Dataset entries:
>>>>>
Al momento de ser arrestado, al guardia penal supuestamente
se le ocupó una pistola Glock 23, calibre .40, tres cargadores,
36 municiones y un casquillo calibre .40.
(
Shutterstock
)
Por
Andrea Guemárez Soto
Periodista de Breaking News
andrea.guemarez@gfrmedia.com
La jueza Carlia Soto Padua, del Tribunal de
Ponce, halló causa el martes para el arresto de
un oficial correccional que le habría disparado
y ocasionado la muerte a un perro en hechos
<<<<<
EXERCISE BRIEF:
Search the data for "36 municiones y un casquillo calibre .40.". Beginning with that line, set down every line through the last exactly.

SOLUTION FOR THIS TASK:
36 municiones y un casquillo calibre .40.
(
Shutterstock
)
Por
Andrea Guemárez Soto
Periodista de Breaking News
andrea.guemarez@gfrmedia.com
La jueza Carlia Soto Padua, del Tribunal de
Ponce, halló causa el martes para el arresto de
un oficial correccional que le habría disparado
y ocasionado la muerte a un perro en hechos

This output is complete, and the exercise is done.